Ala Mairi is based around a mix between Scottish hand loom weaving techniques and hand sewing and silk dying from Pakistan.
Much of the fabric is hand- made in Scotland before embroidery and other materials are added in Pakistan with around 50 people working on the designs across both countries.
The social enterprise also plans to plough the profits it makes from selling £500 dresses back into projects ranging from women's shelters to replacing equipment for the craftspeople it uses.
Its Edinburgh-based founder Fatima Mahmood believes the venture can carve a niche in the fashion world and is delighted with how the first collection has turned out.
She said: "It is high-end ethical fashion. We are commissioning our hand loom weavers in Scotland [and] these are not mass produced things from a factory.
"They are art pieces with limited editions of five to seven of each piece which people can order and then we will make them to measure so we don't have any wastage."
According to Ms Mahmood interest in the brand is already building.
She said: "Hopefully some high-end boutiques would like to stock us and we are ready for that as well.
"We are thinking of London and there is one boutique in New York which is taking a lot of interest.
"Ethical luxury fashion is getting a lot of interest. People like celebrities and others who can afford these pieces really cherish them as they know where they have come from."
The company was selected for the Cultural Enterprise Office's Starter for Six programme in 2012.
Ms Mahmood said: "It really helped me to see where I am going with the brand and its marketing. The Cultural Enterprise Office has helped me to realise there is a good story here to tell. I was a more shy person before but I am coming out of my shell now."
Ms Mahmood had previously helped run a greengrocer retail business in Edinburgh with her husband.
When they sold that in 2004 she then went to Telford College to study fashion and textiles while also helping the family run another retail business on Dundas Street in Edinburgh.
She has been researching Ala Mairi for three years and has met with dozens of craft people in Pakistan and across Scotland and is determined to put something back into those communities.

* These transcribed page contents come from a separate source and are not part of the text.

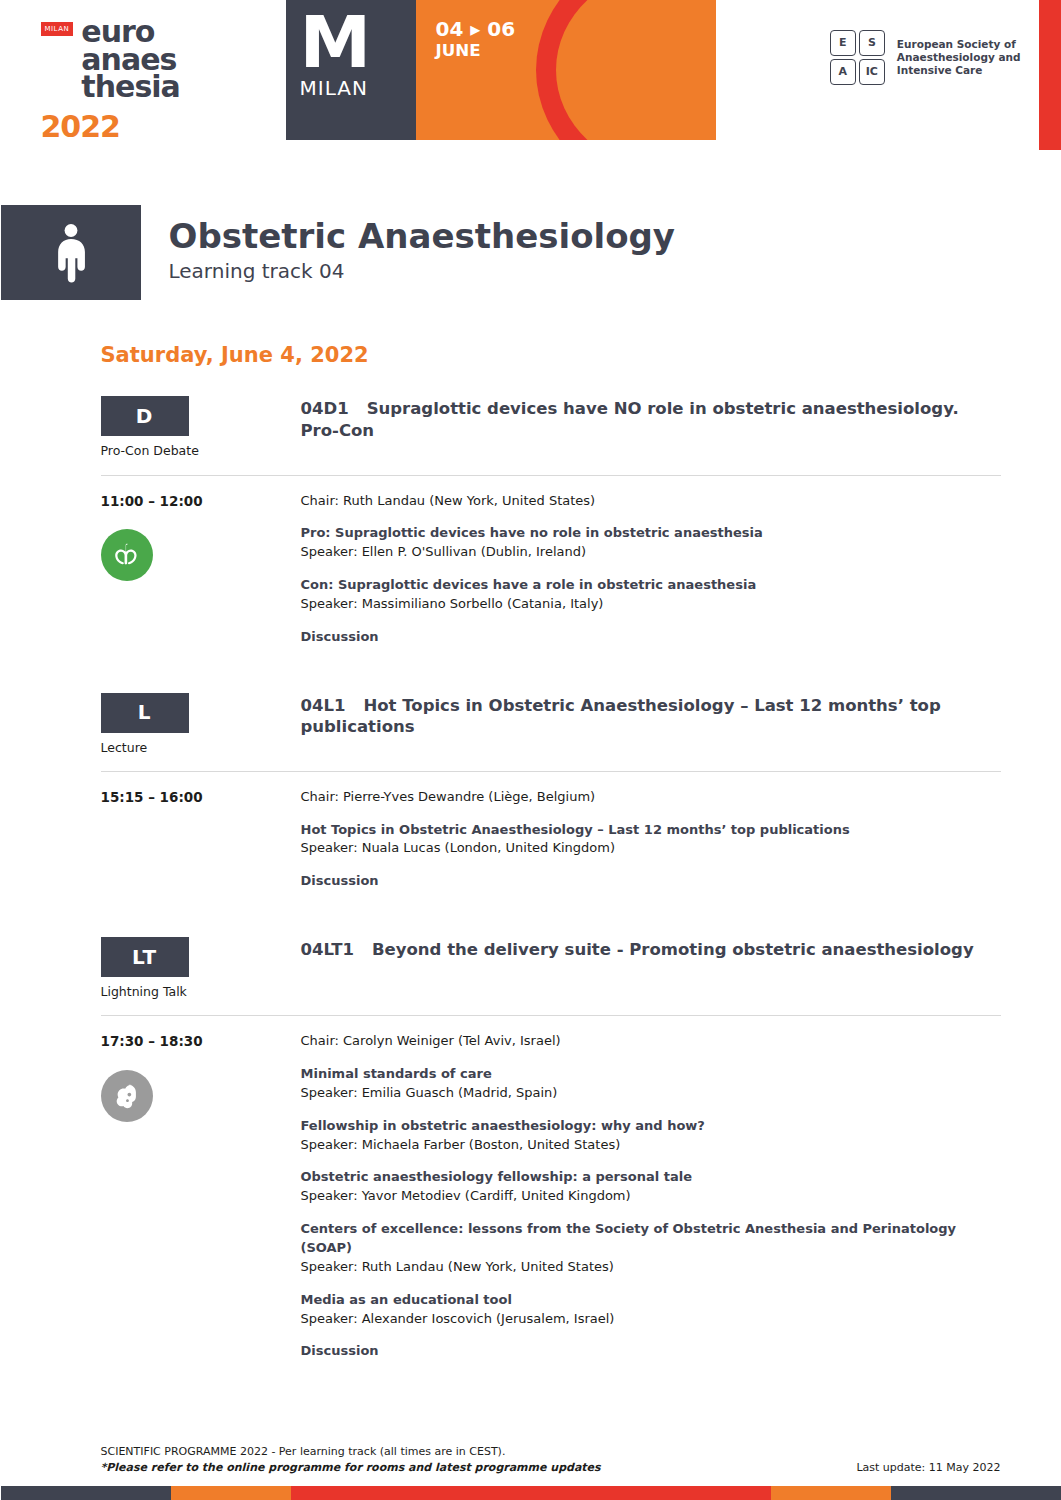MILAN euro anaes thesia
2022
M
MILAN
04 ▸ 06JUNE
E
S
A
IC
European Society of
Anaesthesiology and
Intensive Care
Obstetric Anaesthesiology
Learning track 04
Saturday, June 4, 2022
D
Pro-Con Debate
04D1 Supraglottic devices have NO role in obstetric anaesthesiology. Pro-Con
11:00 – 12:00
Chair: Ruth Landau (New York, United States)
Pro: Supraglottic devices have no role in obstetric anaesthesia
Speaker: Ellen P. O'Sullivan (Dublin, Ireland)
Con: Supraglottic devices have a role in obstetric anaesthesia
Speaker: Massimiliano Sorbello (Catania, Italy)
Discussion
L
Lecture
04L1 Hot Topics in Obstetric Anaesthesiology – Last 12 months’ top publications
15:15 – 16:00
Chair: Pierre-Yves Dewandre (Liège, Belgium)
Hot Topics in Obstetric Anaesthesiology – Last 12 months’ top publications
Speaker: Nuala Lucas (London, United Kingdom)
Discussion
LT
Lightning Talk
04LT1 Beyond the delivery suite - Promoting obstetric anaesthesiology
17:30 – 18:30
Chair: Carolyn Weiniger (Tel Aviv, Israel)
Minimal standards of care
Speaker: Emilia Guasch (Madrid, Spain)
Fellowship in obstetric anaesthesiology: why and how?
Speaker: Michaela Farber (Boston, United States)
Obstetric anaesthesiology fellowship: a personal tale
Speaker: Yavor Metodiev (Cardiff, United Kingdom)
Centers of excellence: lessons from the Society of Obstetric Anesthesia and Perinatology (SOAP)
Speaker: Ruth Landau (New York, United States)
Media as an educational tool
Speaker: Alexander Ioscovich (Jerusalem, Israel)
Discussion
SCIENTIFIC PROGRAMME 2022 - Per learning track (all times are in CEST).
*Please refer to the online programme for rooms and latest programme updates
Last update: 11 May 2022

Ms Mahmood said: "I think the future is very bright. Once we see the profit, we want to see how we can support these women in Rawalpindi and Islamabad and Pakistan but also in Scotland.
"For instance if our weavers need a new loom or piece of equipment they can come to us. We want this brand to have a real community feel."
Ms Mahmood also confirmed a range of scarves, with prices starting at £80, is now in development.